» Teks:
++++++++++

Jayapura, Teraspapua.com – Satuan Reserse Narkoba Polresta Jayapura Kota memusnahkan barang bukti narkotika golongan I jenis ganja dengan total berat mencapai 1,18 kilogram. Barang bukti tersebut merupakan hasil pengungkapan dua perkara narkotika yang ditangani kepolisian.
Pemusnahan barang bukti itu dilakukan pada Selasa (8/9/2026) sore di kawasan Ampera, Distrik Jayapura Utara, Kota Jayapura. Kegiatan tersebut menjadi bagian dari proses hukum terhadap perkara narkotika yang telah ditangani Satuan Reserse Narkoba Polresta Jayapura Kota.
Kapolresta Jayapura Kota Kombes Pol Fredrickus W. A. Maclarimboen melalui Kasat Narkoba Polresta Jayapura Kota AKP Febry V. Pardede mengatakan, barang bukti yang dimusnahkan berasal dari dua laporan polisi.
Dari perkara pertama, polisi memusnahkan ganja seberat 365,18 gram. Sementara dari perkara kedua, barang bukti ganja yang dimusnahkan mencapai 818,24 gram.

++++++++++

Item data:
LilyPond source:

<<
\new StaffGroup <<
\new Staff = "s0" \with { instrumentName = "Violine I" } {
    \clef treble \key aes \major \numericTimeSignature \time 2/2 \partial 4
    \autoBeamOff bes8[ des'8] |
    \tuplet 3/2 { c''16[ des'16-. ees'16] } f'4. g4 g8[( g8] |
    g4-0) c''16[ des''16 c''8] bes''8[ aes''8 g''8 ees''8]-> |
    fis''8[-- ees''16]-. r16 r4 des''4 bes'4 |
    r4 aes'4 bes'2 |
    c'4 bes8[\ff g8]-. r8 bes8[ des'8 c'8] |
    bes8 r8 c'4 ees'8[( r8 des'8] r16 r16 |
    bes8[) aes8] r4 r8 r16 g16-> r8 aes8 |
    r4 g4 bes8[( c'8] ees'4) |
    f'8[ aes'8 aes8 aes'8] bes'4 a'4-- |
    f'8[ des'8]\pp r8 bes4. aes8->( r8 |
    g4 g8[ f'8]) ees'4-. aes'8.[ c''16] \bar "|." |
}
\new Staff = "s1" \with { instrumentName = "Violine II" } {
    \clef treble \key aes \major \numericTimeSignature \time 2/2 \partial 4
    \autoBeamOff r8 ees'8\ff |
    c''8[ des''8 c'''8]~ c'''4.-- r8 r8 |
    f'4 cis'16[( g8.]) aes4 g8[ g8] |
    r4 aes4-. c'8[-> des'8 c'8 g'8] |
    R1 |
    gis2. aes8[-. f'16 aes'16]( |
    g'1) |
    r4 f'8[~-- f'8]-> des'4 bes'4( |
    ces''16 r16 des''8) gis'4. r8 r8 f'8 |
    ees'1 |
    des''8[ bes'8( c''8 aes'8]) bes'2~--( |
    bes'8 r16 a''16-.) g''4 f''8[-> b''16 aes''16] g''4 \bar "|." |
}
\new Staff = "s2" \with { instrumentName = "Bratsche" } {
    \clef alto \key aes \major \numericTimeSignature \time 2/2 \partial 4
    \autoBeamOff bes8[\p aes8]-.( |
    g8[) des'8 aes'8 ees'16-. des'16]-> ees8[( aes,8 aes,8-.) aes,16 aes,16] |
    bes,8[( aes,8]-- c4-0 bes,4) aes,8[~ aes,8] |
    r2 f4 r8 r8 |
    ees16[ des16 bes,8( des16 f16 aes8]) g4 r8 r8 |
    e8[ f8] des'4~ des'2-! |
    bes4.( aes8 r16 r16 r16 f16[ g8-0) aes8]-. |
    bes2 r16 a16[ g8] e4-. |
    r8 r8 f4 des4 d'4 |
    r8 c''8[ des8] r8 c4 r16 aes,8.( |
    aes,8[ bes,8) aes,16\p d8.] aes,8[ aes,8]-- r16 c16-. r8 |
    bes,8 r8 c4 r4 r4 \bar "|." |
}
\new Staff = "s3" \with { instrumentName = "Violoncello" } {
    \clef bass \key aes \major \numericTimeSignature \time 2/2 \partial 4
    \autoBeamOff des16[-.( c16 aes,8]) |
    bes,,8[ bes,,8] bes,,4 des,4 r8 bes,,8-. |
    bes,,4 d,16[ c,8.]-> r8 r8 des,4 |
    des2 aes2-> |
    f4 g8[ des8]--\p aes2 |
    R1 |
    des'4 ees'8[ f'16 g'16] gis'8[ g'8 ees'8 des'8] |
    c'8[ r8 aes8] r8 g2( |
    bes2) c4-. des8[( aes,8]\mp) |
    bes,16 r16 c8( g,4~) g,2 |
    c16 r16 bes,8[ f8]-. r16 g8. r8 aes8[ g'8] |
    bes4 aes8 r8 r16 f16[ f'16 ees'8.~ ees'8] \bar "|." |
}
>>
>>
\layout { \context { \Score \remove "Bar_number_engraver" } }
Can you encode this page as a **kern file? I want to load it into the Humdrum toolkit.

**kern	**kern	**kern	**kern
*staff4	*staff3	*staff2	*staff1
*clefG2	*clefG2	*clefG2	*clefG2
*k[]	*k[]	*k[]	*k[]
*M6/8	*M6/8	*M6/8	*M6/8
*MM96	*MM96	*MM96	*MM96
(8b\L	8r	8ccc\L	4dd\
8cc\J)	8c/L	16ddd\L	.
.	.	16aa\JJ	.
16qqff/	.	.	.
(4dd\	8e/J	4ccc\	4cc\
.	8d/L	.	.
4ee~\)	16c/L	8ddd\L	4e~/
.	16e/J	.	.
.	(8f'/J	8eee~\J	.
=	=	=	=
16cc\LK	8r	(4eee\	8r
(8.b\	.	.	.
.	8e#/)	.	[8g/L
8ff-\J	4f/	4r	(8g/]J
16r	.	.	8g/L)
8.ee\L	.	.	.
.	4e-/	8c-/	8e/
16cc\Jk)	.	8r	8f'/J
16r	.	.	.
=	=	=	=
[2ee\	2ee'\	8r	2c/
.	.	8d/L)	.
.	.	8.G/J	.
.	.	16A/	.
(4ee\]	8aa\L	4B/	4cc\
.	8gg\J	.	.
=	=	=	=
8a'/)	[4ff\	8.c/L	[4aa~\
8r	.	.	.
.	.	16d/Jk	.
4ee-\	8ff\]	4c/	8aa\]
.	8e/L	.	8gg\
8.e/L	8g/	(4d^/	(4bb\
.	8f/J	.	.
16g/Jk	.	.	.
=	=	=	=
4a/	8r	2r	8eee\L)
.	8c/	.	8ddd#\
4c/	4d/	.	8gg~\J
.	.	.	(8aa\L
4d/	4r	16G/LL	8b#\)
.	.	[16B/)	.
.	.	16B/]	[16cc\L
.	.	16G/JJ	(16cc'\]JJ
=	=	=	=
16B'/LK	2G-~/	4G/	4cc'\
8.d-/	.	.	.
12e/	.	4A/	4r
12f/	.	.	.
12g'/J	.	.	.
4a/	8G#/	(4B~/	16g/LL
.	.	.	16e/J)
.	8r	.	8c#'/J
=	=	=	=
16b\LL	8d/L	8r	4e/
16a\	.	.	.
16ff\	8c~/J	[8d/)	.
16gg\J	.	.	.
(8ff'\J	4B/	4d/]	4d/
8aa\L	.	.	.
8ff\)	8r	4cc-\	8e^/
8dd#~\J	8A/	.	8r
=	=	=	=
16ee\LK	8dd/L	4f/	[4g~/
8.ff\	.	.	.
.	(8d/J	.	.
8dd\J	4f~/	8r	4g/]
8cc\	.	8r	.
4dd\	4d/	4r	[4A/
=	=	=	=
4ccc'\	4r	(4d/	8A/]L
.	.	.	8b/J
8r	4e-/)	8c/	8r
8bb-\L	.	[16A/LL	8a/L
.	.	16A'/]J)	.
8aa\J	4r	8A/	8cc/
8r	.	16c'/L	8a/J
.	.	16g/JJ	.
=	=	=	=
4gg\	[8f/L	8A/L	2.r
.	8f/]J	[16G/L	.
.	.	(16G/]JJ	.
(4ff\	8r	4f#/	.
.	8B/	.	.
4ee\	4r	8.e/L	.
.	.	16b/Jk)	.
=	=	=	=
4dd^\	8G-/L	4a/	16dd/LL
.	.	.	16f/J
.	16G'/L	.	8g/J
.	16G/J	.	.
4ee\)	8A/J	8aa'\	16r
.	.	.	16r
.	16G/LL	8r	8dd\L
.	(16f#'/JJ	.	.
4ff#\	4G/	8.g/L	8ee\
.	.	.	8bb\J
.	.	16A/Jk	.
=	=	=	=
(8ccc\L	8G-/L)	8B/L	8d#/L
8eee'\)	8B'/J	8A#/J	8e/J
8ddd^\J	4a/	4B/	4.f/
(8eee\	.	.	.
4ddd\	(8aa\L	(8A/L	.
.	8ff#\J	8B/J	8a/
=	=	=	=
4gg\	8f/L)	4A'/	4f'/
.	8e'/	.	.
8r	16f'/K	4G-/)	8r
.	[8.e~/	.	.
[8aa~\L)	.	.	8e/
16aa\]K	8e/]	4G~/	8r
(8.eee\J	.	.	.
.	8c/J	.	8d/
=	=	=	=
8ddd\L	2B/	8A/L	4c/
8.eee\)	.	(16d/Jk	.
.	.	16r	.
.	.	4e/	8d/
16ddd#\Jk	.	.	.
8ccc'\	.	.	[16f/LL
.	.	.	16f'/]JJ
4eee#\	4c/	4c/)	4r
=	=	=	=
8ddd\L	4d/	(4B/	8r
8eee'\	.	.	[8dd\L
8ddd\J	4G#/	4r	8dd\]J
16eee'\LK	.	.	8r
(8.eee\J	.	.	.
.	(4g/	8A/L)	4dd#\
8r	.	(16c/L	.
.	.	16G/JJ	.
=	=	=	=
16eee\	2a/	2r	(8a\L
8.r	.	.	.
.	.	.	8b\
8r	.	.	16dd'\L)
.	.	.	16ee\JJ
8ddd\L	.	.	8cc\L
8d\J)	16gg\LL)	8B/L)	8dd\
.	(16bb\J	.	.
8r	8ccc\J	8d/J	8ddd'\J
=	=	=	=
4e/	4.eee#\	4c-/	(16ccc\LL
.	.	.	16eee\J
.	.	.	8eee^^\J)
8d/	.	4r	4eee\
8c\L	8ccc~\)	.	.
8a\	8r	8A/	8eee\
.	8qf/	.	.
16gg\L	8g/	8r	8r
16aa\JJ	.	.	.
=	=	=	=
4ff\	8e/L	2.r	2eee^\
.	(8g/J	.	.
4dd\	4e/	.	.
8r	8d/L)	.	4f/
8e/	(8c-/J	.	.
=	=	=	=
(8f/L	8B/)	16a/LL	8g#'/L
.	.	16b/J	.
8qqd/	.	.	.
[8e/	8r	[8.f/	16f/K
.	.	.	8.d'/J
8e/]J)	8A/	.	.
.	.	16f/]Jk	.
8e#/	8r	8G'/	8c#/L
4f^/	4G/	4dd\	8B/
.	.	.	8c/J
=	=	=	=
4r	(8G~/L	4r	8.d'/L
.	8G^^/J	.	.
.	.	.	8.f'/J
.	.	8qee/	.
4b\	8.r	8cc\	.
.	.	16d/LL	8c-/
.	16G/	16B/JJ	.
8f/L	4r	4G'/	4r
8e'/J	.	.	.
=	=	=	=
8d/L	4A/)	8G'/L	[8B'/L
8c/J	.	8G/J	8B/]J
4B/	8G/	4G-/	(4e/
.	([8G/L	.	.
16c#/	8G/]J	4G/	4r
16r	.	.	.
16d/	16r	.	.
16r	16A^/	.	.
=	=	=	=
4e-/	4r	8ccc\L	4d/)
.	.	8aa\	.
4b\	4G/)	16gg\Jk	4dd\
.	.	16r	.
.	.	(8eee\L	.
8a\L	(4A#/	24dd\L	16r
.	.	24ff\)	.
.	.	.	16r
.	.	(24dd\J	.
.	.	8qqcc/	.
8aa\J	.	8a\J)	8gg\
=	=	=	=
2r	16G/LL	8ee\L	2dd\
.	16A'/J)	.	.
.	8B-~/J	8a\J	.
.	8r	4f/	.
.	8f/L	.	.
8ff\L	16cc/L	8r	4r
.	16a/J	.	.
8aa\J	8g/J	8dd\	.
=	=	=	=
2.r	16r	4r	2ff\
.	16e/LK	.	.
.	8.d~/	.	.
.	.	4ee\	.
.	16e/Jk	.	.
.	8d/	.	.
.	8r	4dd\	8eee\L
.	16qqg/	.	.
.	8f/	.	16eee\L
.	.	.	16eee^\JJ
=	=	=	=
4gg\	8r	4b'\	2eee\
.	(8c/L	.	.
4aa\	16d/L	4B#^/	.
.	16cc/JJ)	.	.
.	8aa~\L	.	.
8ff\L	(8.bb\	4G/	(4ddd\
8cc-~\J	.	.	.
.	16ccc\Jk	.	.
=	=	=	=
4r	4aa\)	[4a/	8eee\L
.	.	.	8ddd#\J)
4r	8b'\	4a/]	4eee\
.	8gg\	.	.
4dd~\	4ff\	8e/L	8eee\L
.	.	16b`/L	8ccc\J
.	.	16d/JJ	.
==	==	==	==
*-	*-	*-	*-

++++++++++

» Ketentuan Tugas 1: Menurut berita tentang pemusnahan ganja di Jayapura, di kawasan mana barang bukti itu dimusnahkan?
» Ketentuan Tugas 2: Kembalikan seluruh bagian berita tentang pemusnahan ganja di Jayapura mulai dari "Jayapura, Teraspapua.com –" hingga "dua laporan polisi." tanpa mengubah apa pun.
» Ketentuan Tugas 3: Teruskan berita tentang pemusnahan ganja di Jayapura, dimulai sesudah kalimat terakhirnya.

» Ruang Jawaban 1: Di kawasan Ampera, Distrik Jayapura Utara, Kota Jayapura.

» Ruang Jawaban 2:
Jayapura, Teraspapua.com – Satuan Reserse Narkoba Polresta Jayapura Kota memusnahkan barang bukti narkotika golongan I jenis ganja dengan total berat mencapai 1,18 kilogram. Barang bukti tersebut merupakan hasil pengungkapan dua perkara narkotika yang ditangani kepolisian.
Pemusnahan barang bukti itu dilakukan pada Selasa (8/9/2026) sore di kawasan Ampera, Distrik Jayapura Utara, Kota Jayapura. Kegiatan tersebut menjadi bagian dari proses hukum terhadap perkara narkotika yang telah ditangani Satuan Reserse Narkoba Polresta Jayapura Kota.
Kapolresta Jayapura Kota Kombes Pol Fredrickus W. A. Maclarimboen melalui Kasat Narkoba Polresta Jayapura Kota AKP Febry V. Pardede mengatakan, barang bukti yang dimusnahkan berasal dari dua laporan polisi.

» Ruang Jawaban 3:
“Total barang bukti yang dimusnahkan mencapai 1.183,42 gram atau sekitar 1,18 kilogram ganja,” kata Febry saat dikonfirmasi.
Menurut dia, barang bukti tersebut berkaitan dengan perkara yang melibatkan tiga tersangka. Ketiganya masing-masing berinisial AM (22), AHM (18), dan KIB (19).
Ketiga tersangka kini menjalani proses hukum atas dugaan tindak pidana narkotika. Polisi menjerat mereka dengan Pasal 111 ayat (1) Undang-Undang Republik Indonesia Nomor 35 Tahun 2009 tentang Narkotika.
Pasal tersebut mengatur mengenai tindak pidana terkait kepemilikan, penyimpanan, penguasaan, atau penyediaan narkotika golongan I dalam bentuk tanaman.
Febry menjelaskan, pemusnahan barang bukti dilakukan sebagai bagian dari tahapan penanganan perkara narkotika sesuai ketentuan hukum yang berlaku.
Pemusnahan juga dilakukan setelah barang bukti tersebut ditetapkan untuk dimusnahkan dalam proses penanganan perkara. Dengan demikian, barang bukti narkotika yang telah diamankan kepolisian tidak kembali beredar dan disalahgunakan.
Kegiatan tersebut turut disaksikan sejumlah personel Polresta Jayapura Kota dari fungsi terkait. Perwakilan Kejaksaan Negeri Jayapura, Muh. Fauzar Rivaldy, S.H., juga hadir dalam kegiatan pemusnahan tersebut.
Kehadiran aparat penegak hukum dalam proses pemusnahan menjadi bagian dari pengawasan agar seluruh tahapan berlangsung sesuai prosedur.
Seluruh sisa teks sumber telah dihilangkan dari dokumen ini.